Having core business logic covered will give you the confidence in fixing,
refactoring, updating those key pieces of the application.

------
taylodl
Anecdotally speaking, by the time you've tested the prevalent happy paths and
unhappy paths, you will have covered roughly 70% of your code. So a code base
having less than 70% coverage would be a "smell" to me in terms of adequate
testing. The remaining code will be tested as-needed using _Maintenance Driven
Development_ \- see [https://taylodl.wordpress.com/2012/07/21/maintenance-
driven-...](https://taylodl.wordpress.com/2012/07/21/maintenance-driven-
development/)

------
davismwfl
Depends on the type of code and what it is. e.g. an embedded device should
likely have better code coverage than say a CRUD application on the web. Even
on an embedded device though, it is typically less than 100%, unless the
device is safety critical.

Personally in order of most to least code coverage as my own general rule:
Safety critical code, embedded device, mobile application, desktop application
than web application. Not because web isn't important, but it is far easier
and cost effective to address issues.

I'd say the code coverage percentage (if you will) goes hand in hand with a
few factors, criticality of the code, sophistication of the team and the
business risk of errors (even from a marketing perspective).
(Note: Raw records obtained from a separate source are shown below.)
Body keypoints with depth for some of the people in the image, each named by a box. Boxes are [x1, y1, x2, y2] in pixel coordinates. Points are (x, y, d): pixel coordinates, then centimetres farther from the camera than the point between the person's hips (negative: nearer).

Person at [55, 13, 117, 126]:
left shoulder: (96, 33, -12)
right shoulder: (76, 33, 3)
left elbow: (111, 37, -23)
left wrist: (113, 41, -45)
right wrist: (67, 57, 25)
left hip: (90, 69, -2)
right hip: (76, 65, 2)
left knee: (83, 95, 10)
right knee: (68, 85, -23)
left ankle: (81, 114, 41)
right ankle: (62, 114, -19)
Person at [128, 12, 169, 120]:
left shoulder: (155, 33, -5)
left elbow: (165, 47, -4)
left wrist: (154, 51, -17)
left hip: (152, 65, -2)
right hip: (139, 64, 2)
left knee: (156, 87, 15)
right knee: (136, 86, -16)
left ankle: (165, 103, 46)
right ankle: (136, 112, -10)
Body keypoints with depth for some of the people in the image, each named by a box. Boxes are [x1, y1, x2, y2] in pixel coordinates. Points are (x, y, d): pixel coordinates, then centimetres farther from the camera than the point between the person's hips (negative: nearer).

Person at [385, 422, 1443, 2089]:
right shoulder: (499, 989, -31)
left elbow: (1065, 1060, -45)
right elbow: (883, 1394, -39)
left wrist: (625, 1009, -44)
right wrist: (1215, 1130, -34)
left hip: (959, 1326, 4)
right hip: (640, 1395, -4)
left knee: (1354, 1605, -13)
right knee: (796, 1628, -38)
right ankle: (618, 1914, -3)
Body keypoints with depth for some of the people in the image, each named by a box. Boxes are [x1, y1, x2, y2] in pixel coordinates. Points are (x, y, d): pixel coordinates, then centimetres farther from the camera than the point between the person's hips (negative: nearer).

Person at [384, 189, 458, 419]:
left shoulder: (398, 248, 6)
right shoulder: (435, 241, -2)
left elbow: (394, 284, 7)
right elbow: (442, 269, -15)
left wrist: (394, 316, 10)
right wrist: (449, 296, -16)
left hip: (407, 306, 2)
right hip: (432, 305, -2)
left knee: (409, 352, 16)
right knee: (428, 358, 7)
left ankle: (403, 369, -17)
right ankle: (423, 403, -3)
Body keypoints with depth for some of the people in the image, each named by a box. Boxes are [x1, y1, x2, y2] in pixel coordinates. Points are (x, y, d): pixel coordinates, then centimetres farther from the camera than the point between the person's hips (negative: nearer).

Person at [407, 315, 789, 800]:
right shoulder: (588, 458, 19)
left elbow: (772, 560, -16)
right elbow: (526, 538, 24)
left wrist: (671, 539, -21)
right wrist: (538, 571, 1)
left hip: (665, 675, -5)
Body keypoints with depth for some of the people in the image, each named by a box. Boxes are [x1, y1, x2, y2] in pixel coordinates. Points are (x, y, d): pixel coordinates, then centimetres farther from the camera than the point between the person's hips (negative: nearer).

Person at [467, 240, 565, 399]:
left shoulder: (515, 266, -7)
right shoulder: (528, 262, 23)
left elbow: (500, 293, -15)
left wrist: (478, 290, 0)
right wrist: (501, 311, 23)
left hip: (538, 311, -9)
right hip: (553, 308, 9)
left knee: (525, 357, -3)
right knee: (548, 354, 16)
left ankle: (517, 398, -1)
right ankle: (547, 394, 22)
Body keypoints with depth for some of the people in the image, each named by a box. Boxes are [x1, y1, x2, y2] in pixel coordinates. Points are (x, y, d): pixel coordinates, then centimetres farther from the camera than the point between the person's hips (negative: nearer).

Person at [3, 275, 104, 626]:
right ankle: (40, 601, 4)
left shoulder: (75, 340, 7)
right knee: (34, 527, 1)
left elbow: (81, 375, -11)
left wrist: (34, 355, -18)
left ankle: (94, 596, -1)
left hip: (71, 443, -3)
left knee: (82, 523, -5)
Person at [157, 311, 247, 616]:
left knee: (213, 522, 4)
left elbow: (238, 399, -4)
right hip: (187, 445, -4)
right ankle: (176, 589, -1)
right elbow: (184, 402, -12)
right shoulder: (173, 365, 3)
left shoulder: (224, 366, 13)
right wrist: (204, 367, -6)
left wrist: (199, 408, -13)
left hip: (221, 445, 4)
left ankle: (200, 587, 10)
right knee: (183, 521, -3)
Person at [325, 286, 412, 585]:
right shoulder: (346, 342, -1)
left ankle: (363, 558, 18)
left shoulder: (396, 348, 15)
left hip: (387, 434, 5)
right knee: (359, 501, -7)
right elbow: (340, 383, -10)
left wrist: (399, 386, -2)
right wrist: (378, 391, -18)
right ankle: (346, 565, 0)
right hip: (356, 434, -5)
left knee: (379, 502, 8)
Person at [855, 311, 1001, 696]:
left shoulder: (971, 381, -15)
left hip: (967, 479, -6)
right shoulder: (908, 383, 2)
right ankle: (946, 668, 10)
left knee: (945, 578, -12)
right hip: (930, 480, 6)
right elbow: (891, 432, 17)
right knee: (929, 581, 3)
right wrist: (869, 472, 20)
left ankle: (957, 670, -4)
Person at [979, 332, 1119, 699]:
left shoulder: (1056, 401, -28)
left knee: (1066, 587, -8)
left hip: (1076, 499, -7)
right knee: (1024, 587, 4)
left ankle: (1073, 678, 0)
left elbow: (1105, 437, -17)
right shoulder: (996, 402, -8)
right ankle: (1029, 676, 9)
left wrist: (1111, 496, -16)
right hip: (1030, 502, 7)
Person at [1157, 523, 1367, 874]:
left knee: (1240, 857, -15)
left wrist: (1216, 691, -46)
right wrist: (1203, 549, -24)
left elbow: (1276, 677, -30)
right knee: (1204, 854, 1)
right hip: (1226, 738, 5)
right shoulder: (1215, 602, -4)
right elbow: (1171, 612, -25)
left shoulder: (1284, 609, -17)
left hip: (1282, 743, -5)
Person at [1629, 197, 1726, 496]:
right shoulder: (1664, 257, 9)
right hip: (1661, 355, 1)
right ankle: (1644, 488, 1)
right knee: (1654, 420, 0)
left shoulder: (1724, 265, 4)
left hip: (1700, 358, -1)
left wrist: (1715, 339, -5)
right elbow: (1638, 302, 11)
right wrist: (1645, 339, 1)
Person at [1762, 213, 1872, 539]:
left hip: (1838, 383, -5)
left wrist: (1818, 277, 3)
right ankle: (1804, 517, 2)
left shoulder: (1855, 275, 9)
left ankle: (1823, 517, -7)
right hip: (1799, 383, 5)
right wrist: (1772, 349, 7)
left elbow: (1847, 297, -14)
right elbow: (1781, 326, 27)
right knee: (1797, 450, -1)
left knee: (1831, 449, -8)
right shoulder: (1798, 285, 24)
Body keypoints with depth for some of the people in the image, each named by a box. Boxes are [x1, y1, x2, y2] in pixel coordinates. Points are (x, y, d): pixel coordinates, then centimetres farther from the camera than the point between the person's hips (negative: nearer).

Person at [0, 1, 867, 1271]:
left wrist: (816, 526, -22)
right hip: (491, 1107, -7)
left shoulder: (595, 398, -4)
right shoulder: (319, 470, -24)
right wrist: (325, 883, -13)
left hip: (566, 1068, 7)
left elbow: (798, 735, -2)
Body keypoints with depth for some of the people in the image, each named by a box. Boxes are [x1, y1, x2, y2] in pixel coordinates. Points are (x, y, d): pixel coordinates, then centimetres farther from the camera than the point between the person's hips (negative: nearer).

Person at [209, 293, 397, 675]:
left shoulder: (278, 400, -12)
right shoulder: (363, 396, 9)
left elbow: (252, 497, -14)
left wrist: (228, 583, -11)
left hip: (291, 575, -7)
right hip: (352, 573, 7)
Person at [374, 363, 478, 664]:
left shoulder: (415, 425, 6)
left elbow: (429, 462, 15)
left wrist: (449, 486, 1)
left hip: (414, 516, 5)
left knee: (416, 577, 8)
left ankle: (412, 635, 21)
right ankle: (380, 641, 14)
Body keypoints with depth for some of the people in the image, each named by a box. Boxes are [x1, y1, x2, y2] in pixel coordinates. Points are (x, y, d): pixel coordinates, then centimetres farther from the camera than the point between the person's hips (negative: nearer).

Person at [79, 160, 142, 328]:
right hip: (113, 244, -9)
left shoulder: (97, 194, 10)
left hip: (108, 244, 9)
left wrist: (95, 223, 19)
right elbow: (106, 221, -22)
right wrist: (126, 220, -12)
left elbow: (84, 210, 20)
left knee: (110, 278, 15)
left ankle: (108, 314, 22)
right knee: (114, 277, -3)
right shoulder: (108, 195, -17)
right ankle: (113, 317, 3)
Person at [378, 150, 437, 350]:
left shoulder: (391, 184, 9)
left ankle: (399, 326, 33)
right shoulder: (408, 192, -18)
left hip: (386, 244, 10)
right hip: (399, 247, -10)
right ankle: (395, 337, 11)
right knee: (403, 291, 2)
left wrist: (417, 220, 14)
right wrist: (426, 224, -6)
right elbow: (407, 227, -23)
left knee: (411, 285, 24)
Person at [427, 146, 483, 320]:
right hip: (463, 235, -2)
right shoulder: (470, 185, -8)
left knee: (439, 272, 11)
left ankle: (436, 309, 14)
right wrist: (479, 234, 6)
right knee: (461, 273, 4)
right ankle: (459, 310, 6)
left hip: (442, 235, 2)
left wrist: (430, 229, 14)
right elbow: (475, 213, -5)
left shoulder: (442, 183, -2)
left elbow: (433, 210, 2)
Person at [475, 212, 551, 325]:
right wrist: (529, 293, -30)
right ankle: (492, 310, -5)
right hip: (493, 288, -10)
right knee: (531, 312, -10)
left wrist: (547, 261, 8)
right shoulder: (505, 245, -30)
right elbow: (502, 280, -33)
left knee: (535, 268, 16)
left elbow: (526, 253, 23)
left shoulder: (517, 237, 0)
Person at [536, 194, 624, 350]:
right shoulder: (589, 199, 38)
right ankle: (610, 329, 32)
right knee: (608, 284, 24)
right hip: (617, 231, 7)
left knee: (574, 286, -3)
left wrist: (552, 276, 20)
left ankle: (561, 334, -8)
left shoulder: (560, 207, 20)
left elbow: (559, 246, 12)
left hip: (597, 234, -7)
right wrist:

I've worked on safety critical devices that should have had 100% code coverage
that didn't, and worked on web based marketing apps where 100% code coverage
was mandated because we lost money and customer confidence if any piece
failed.

Personally I have seen a pattern with the more senior the team makeup, it
seems like the less total code coverage but the testing is more thorough and
targeted. I honestly think this goes more based on trust within the team then
just pure time behind the keyboard. I have also seen it bite teams too, so not
sure it is the "smart" choice.